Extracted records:
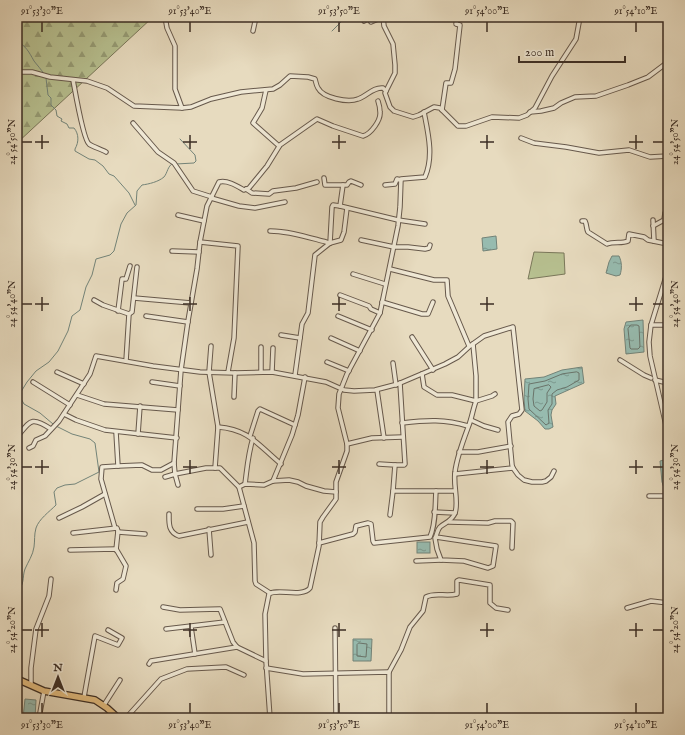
<svg xmlns="http://www.w3.org/2000/svg" width="685" height="735" viewBox="0 0 685 735" font-family="'IM FELL English',serif">
<style>
.grass{fill:#b7c090;stroke:#7a775a}
.forest{fill:url(#forest-firs);stroke:#7a775a}
.water{fill:url(#water-ripples);stroke:#738378}
.lines{fill:none;stroke-linecap:round;stroke-linejoin:round}
.shore{stroke:#6a746a;stroke-width:1}
.stream{stroke:#738378;stroke-width:1}
.minor-casing{stroke:#67594c;stroke-width:5.5}
.primary-casing{stroke:#3c2e25;stroke-width:8}
.minor{stroke:#efe8d5;stroke-width:3.5}
.primary{stroke:#e4be80;stroke-width:5.5}
.ticks{fill:none;stroke:#3c2e25;stroke-width:1.5}
.neatline{fill:none;stroke:#3c2e25;stroke-width:1.5}
.ticks-label{font-size:10px;text-anchor:middle;fill:#3c2e25}
</style>
<defs>
<pattern id="forest-firs" width="22" height="20" patternUnits="userSpaceOnUse"><rect width="22" height="20" fill="#b7c090"/><path d="M5 1l3.5 6h-7zM16 11l3.5 6h-7z" fill="#969c75"/></pattern>
<pattern id="water-ripples" width="26" height="14" patternUnits="userSpaceOnUse"><rect width="26" height="14" fill="#97bbaf"/><path d="M2 4q2-2 4 0t4 0M15 11q2-2 4 0t4 0" fill="none" stroke="#7c988e"/></pattern>
</defs>
<rect width="100%" height="100%" fill="#e7dbbf"/>
<filter id="stains"><feTurbulence type="fractalNoise" baseFrequency=".005" numOctaves="4"/><feColorMatrix values="0 0 0 0 .2 0 0 0 0 .09 0 0 0 0 .02 0 0 0 .5 -.17"/></filter>
<radialGradient id="worn" r=".72"><stop offset=".6" stop-color="#630" stop-opacity="0"/><stop offset="1" stop-color="#630" stop-opacity=".3"/></radialGradient>
<path class="grass" d="M534,252L564,253L565,274L528,279Z"/>
<path class="forest" d="M17,17H153L17,143Z"/>
<g class="water">
<path d="M496,236L497,249L483,251L482,238Z"/>
<path d="M612,256H619C622,262 622,269 620,275L616,276L606,273L609,262Z"/>
<path d="M643,320L644,352L626,354L624,329L626,322Z"/>
<path d="M582,367L584,383L555,396L556,404L552,410L551,415L553,427L549,429H545L538,421L525,411L524,399L525,379L544,377L562,370Z"/>
<path d="M668,459V491H665L662,482L660,461Z"/>
<rect x="417" y="542" width="13" height="11"/>
<path d="M353,639H372L371,661H353Z"/>
<path d="M25,699L36,700L35,718H23Z"/>
</g>
<g class="lines">
<g class="shore">
<path d="M631,325H637L639,326L640,347L638,349H631L630,348L628,329Z"/>
<path d="M577,372L579,373V380L567,387L557,390L552,394V404L548,410L549,423L546,425L529,409L528,399L529,384L545,381L562,374Z"/>
<path d="M549,385L551,387L547,393V402L542,410L540,411L534,406L533,399L534,389Z"/>
<path d="M359,643L367,644L366,657L357,656V645Z"/>
</g>
<g class="stream">
<path d="M17,18L19,17"/>
<path d="M332,31L346,17"/>
<path d="M17,41C26,46 29,52 34,61C37,65 41,69 44,74"/>
<path d="M46,78L48,95L51,98V105L56,110L57,116L62,119L61,121L67,124L69,128H74C79,134 79,142 75,149V151L89,159L95,160L103,166L109,174L114,176L129,193L135,205"/>
<path d="M176,164L194,163L196,161L195,155L180,139"/>
<path d="M53,424L40,413L24,404L19,395L27,382L36,371L49,362L58,351L68,331L72,316L80,310L86,287L92,275L96,259L110,255L114,251L121,224L127,213L136,205L137,191L142,185C149,184 158,182 164,177C168,172 167,167 173,163"/>
<path d="M17,591C25,586 22,577 25,569C28,562 33,555 34,547C35,540 34,535 36,528C39,519 49,512 56,505L54,492L57,488L65,485L75,484L99,472L95,443L90,439L72,434L56,426"/>
</g>
<g class="minor-casing">
<g id="minor">
<path d="M383,17L384,26L393,44L395,65V73L385,93L390,107L394,111L413,117L419,115L434,107L440,108L458,126H466L492,117L519,118L527,115L535,108L552,76L576,39L580,17"/>
<path d="M364,21L368,18L371,22L383,17"/>
<path d="M253,31L256,17"/>
<path d="M17,74L21,72H32L50,77L87,81L107,88L134,106L182,108L175,89V46L167,28L165,17"/>
<path d="M73,80C75,90 83,139 89,144C93,147 101,149 106,152"/>
<path d="M266,90L262,108L253,123L279,146"/>
<path d="M182,108L191,107L211,99L241,92L273,89L280,85L290,76L308,77L315,79C316,82 316,85 318,88C323,98 348,103 358,99C367,96 373,87 383,88L386,91"/>
<path d="M442,110L446,83H451L455,69L460,25L456,24L457,17"/>
<path d="M530,112L541,111L554,108L561,103L575,97L596,96L628,85L648,77L668,62"/>
<path d="M133,123L158,152L174,163L193,191L212,197"/>
<path d="M521,138L534,143L566,147L599,153L629,150L650,157L668,156"/>
<path d="M324,178L325,185H343L340,206L398,220L425,224"/>
<path d="M343,185H347L349,182L351,181L361,185"/>
<path d="M385,185L395,184L397,179L401,180"/>
<path d="M246,189L252,193L269,194L273,191L296,188L317,182"/>
<path d="M211,198L239,206L255,208L285,202"/>
<path d="M178,215L204,221"/>
<path d="M653,220L654,241"/>
<path d="M582,221H585C587,225 586,228 588,232L607,244C614,241 622,244 628,241L629,234L644,237L648,240L668,244"/>
<path d="M653,226L664,220L665,213L668,210"/>
<path d="M270,231C290,231 310,238 330,243"/>
<path d="M361,240L394,247H408L425,249L429,248L430,245"/>
<path d="M200,242L238,246L234,338L228,372"/>
<path d="M330,243L332,207L333,205L340,206"/>
<path d="M172,251L199,252"/>
<path d="M390,269L434,280H447L448,296L469,346"/>
<path d="M668,270L651,325L649,342L650,356L668,434"/>
<path d="M353,274L385,284"/>
<path d="M340,295L369,306L371,309L380,313"/>
<path d="M134,298L191,303"/>
<path d="M94,300L103,305L129,314L126,361"/>
<path d="M382,302L422,314H428L433,302"/>
<path d="M118,311L122,279H126L130,266"/>
<path d="M129,314L132,312L137,267"/>
<path d="M146,316L188,322"/>
<path d="M338,316L372,330"/>
<path d="M651,325H668"/>
<path d="M281,335L300,338"/>
<path d="M412,337L433,370"/>
<path d="M331,338L360,351"/>
<path d="M211,346L209,372L218,427L215,468"/>
<path d="M620,360L644,375L651,378"/>
<path d="M327,362L349,371"/>
<path d="M393,363L396,385"/>
<path d="M57,372L84,384"/>
<path d="M261,372V347"/>
<path d="M272,372L273,348"/>
<path d="M422,374L424,387L437,395H452L476,401V376L473,344"/>
<path d="M295,375L302,324L308,313L315,255L330,243L341,240L344,232L347,208"/>
<path d="M305,377L298,415L292,435L273,481L264,485L245,484L239,487L220,468H206L175,474L174,463L181,370L188,321L197,269L200,242L207,206L219,182C228,180 237,186 244,190L249,188L267,166L280,145L317,119L333,126L363,136C371,134 381,120 380,112C380,108 379,104 378,101"/>
<path d="M655,380L668,383"/>
<path d="M33,382L70,405"/>
<path d="M152,382L180,386"/>
<path d="M377,390L384,438"/>
<path d="M77,395L104,404L178,410"/>
<path d="M234,397L235,373"/>
<path d="M64,414L76,420L105,430L177,438"/>
<path d="M471,420L484,426L498,430"/>
<path d="M402,423C427,420 445,419 468,426"/>
<path d="M218,427C249,429 259,446 281,464"/>
<path d="M138,434L140,406"/>
<path d="M250,436L258,411L260,409L295,425"/>
<path d="M17,437C30,422 30,415 51,429"/>
<path d="M347,444L372,438L403,437"/>
<path d="M29,448L33,446L36,440L45,436L59,421L90,374L96,356L153,366L200,372L235,373L272,372L326,382L344,390L354,391L375,390L398,384L445,364L458,357L470,346L484,336L513,327L522,410L519,414L512,416L508,422L512,465L513,468L518,475L524,480L532,482H542L546,481L551,477L554,471"/>
<path d="M459,452H478L511,446"/>
<path d="M379,464L395,465L393,491H455"/>
<path d="M395,465H404L405,464L400,383"/>
<path d="M118,466L142,465L152,470H161L174,463"/>
<path d="M455,474L513,468"/>
<path d="M165,477L175,474L178,485"/>
<path d="M273,481L289,480L298,482L306,486L324,491L336,492"/>
<path d="M245,484C247,469 248,454 253,438"/>
<path d="M239,487L254,543L255,581L256,584L270,593"/>
<path d="M649,496H668"/>
<path d="M197,509H223L244,506"/>
<path d="M434,512L455,513"/>
<path d="M169,514C169,523 168,532 179,536L248,522"/>
<path d="M390,515L393,491"/>
<path d="M59,518L82,507L105,494"/>
<path d="M449,522L488,523L495,521H511L513,523L512,548"/>
<path d="M115,528L101,479L102,467L118,466L116,432"/>
<path d="M209,529L211,555"/>
<path d="M118,532L145,534"/>
<path d="M73,533L117,528L118,531L116,550"/>
<path d="M436,537L496,546L493,566L488,568L464,561L441,560L437,549L435,538C437,535 437,530 440,527C446,522 452,521 455,513C459,502 453,485 455,472C457,456 463,441 469,425C472,417 473,409 476,401L492,396L495,394"/>
<path d="M319,543L353,534L355,532L356,526L368,523L371,524L373,541L374,543L430,537C436,524 435,505 436,491"/>
<path d="M70,550L116,549L126,566L123,579L117,583L116,590"/>
<path d="M416,561L441,560"/>
<path d="M163,607L180,610L220,609L233,642L237,647L266,661L270,718"/>
<path d="M627,608L651,601L668,603"/>
<path d="M191,627L195,654"/>
<path d="M335,628L336,718"/>
<path d="M166,629L225,622"/>
<path d="M266,661L265,614L269,594C277,588 302,598 310,588L319,546L320,522L323,517L336,499V482L347,451V444L338,408L339,394L347,374L380,313L398,226L400,207L401,179L425,177C434,156 428,133 424,112"/>
<path d="M149,664L151,661L237,647"/>
<path d="M266,668L303,674L389,672V718"/>
<path d="M389,672L401,650L410,627L423,611L426,597C435,592 446,597 457,594V581L459,580L490,585V603L496,608L508,610"/>
<path d="M668,677V688"/>
<path d="M31,685V668L36,629L49,596L51,579"/>
<path d="M84,697L95,636L118,645L122,638L108,630"/>
<path d="M104,705L120,680"/>
<path d="M39,718L44,691"/>
<path d="M126,718L161,679L187,669L226,667L244,675"/>
</g>
</g>
<g class="primary-casing">
<path id="primary" d="M17,679L44,691L95,700L107,708L118,718"/>
</g>
<use href="#minor" class="minor"/>
<use href="#primary" class="primary"/>
</g>
<path class="ticks" d="M42,22V32M190,22V32M339,22V32M487,22V32M636,22V32M42,135V149M190,135V149M339,135V149M487,135V149M636,135V149M22,142H32M35,142H49M183,142H197M332,142H346M480,142H494M629,142H643M653,142H663M42,297V311M190,297V311M339,297V311M487,297V311M636,297V311M22,304H32M35,304H49M183,304H197M332,304H346M480,304H494M629,304H643M653,304H663M42,460V474M190,460V474M339,460V474M487,460V474M636,460V474M22,467H32M35,467H49M183,467H197M332,467H346M480,467H494M629,467H643M653,467H663M42,623V637M190,623V637M339,623V637M487,623V637M636,623V637M22,630H32M35,630H49M183,630H197M332,630H346M480,630H494M629,630H643M653,630H663M42,703V713M190,703V713M339,703V713M487,703V713M636,703V713"/>
<rect width="685" height="735" fill="none" stroke="#e7dbbf" stroke-width="44"/>
<g transform="translate(58 677)" stroke="#efe8d5" stroke-width="3" paint-order="stroke">
<path d="M0-3L7 15L0 10L-7 15Z" fill="#3c2e25"/>
<text y="-6" font-size="11" font-weight="bold" text-anchor="middle" fill="#3c2e25">N</text>
</g>
<path d="M519 56v6h106v-6" fill="none" stroke="#3c2e25" stroke-width="2"/>
<text x="525" y="56" font-size="12" fill="#3c2e25" stroke="#efe8d5" stroke-width="3" paint-order="stroke">200 m</text>
<rect x="22" y="22" width="641" height="691" class="neatline"/>
<g class="ticks-label">
<text x="42" y="14">91°53'30"E</text>
<text x="190" y="14">91°53'40"E</text>
<text x="339" y="14">91°53'50"E</text>
<text x="487" y="14">91°54'00"E</text>
<text x="636" y="14">91°54'10"E</text>
<text transform="translate(11 142) rotate(-90)" y="4">24°54'50"N</text>
<text transform="translate(674 142) rotate(-90)" y="4">24°54'50"N</text>
<text transform="translate(11 304) rotate(-90)" y="4">24°54'40"N</text>
<text transform="translate(674 304) rotate(-90)" y="4">24°54'40"N</text>
<text transform="translate(11 467) rotate(-90)" y="4">24°54'30"N</text>
<text transform="translate(674 467) rotate(-90)" y="4">24°54'30"N</text>
<text transform="translate(11 630) rotate(-90)" y="4">24°54'20"N</text>
<text transform="translate(674 630) rotate(-90)" y="4">24°54'20"N</text>
<text x="42" y="728">91°53'30"E</text>
<text x="190" y="728">91°53'40"E</text>
<text x="339" y="728">91°53'50"E</text>
<text x="487" y="728">91°54'00"E</text>
<text x="636" y="728">91°54'10"E</text>
</g>
<rect width="100%" height="100%" filter="url(#stains)"/>
<rect width="100%" height="100%" fill="url(#worn)"/>
</svg>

WHAT NEEDS TO BE DONE: Find how many lines of the records hold the string "middle", then give that number by itself.

SOLUTION FOR THIS TASK: 2